That God is the Governor of the world, in a proper sense, by laws and moral government, is proved; and that he is righteous, is contained in the perfection of his nature: to deny either of these, is to deny him to be God. That his laws of nature have not only precepts of duty, but sanctions of reward and punishment, is also proved; and further may be, thus: 1. If there be no rewards or punishments, there is no judgment or execution; but there is judgment and execution; for they are parts of government. Ergo. 2. Without rewards and punishments, precepts would be vain to such as us, and ineffectual as to their ends; but God hath not made his laws in vain. Ergo. Object. Governors use not to give men rewards for their obedience: subjects must obey without reward.

Answ. It is not the name, but the thing that we inquire of. Call it a benefit, if you had rather: all government is upheld by rewards and punishment. Reward is either that which is common to all obedient subjects, or such as is specially proper to some. All subjects that are faithful have title to protection, and approbation, and justification against all false accusations, and to their share in that peace and felicity of the commonwealth which is the end of the government; and some commonwealths having far greater felicities than others, accordingly the subjects of them have their right and part: and this is the common reward or benefit of obedience and fidelity. Besides which, some great exploits are usually rewarded with some special premium. In human kingdoms, as such, the end is no higher than the beginning: temporal governors give but temporal rewards. The felicities of the kingdom, which are the ends of government, as they are from man, are but temporal; and our share in them is all our reward from man: but the original and end of the kingdom of God are higher; and of further prospect, the benefits of fidelity are greater, as shall be further proved.

* ACTION ITEM A *
Translate this sentence from the passage on God's government into French: "In human kingdoms, as such, the end is no higher than the beginning: temporal governors give but temporal rewards."
* ACTION ITEM B *
From the passage on God's government, return word for word the stretch from "That God is" to "obey without reward.".
The data that come next are separate material.

* SUPPLIED MATERIAL *

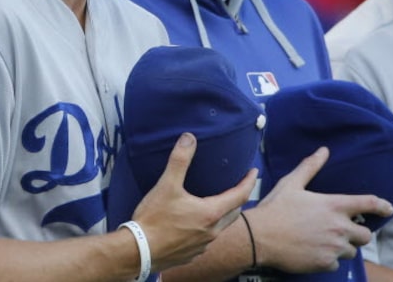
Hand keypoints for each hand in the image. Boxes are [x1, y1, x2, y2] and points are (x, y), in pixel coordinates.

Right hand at [131, 132, 256, 271]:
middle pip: (233, 213)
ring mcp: (202, 246)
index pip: (240, 195)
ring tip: (217, 205)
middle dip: (238, 199)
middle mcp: (211, 232)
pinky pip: (205, 240)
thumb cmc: (153, 219)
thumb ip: (180, 160)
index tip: (254, 172)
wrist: (138, 252)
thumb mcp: (166, 185)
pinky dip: (206, 229)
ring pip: (220, 228)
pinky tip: (195, 226)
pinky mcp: (190, 255)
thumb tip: (189, 138)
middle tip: (238, 187)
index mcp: (210, 213)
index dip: (249, 182)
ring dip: (222, 215)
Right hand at [251, 147, 392, 271]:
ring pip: (350, 251)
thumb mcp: (292, 183)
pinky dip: (327, 259)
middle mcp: (339, 227)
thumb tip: (323, 150)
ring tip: (322, 242)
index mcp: (333, 205)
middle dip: (357, 234)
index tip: (388, 208)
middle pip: (365, 235)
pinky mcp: (325, 263)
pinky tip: (313, 252)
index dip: (382, 206)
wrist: (260, 237)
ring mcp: (333, 247)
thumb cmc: (275, 209)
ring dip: (341, 247)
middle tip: (342, 232)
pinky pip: (335, 264)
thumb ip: (310, 167)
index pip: (368, 203)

* ANSWER SECTION A *
Dans les royaumes humains, en tant que tels, la fin n'est pas plus élevée que le commencement : les gouvernants temporels ne donnent que des récompenses temporelles.

* ANSWER SECTION B *
That God is the Governor of the world, in a proper sense, by laws and moral government, is proved; and that he is righteous, is contained in the perfection of his nature: to deny either of these, is to deny him to be God. That his laws of nature have not only precepts of duty, but sanctions of reward and punishment, is also proved; and further may be, thus: 1. If there be no rewards or punishments, there is no judgment or execution; but there is judgment and execution; for they are parts of government. Ergo. 2. Without rewards and punishments, precepts would be vain to such as us, and ineffectual as to their ends; but God hath not made his laws in vain. Ergo. Object. Governors use not to give men rewards for their obedience: subjects must obey without reward.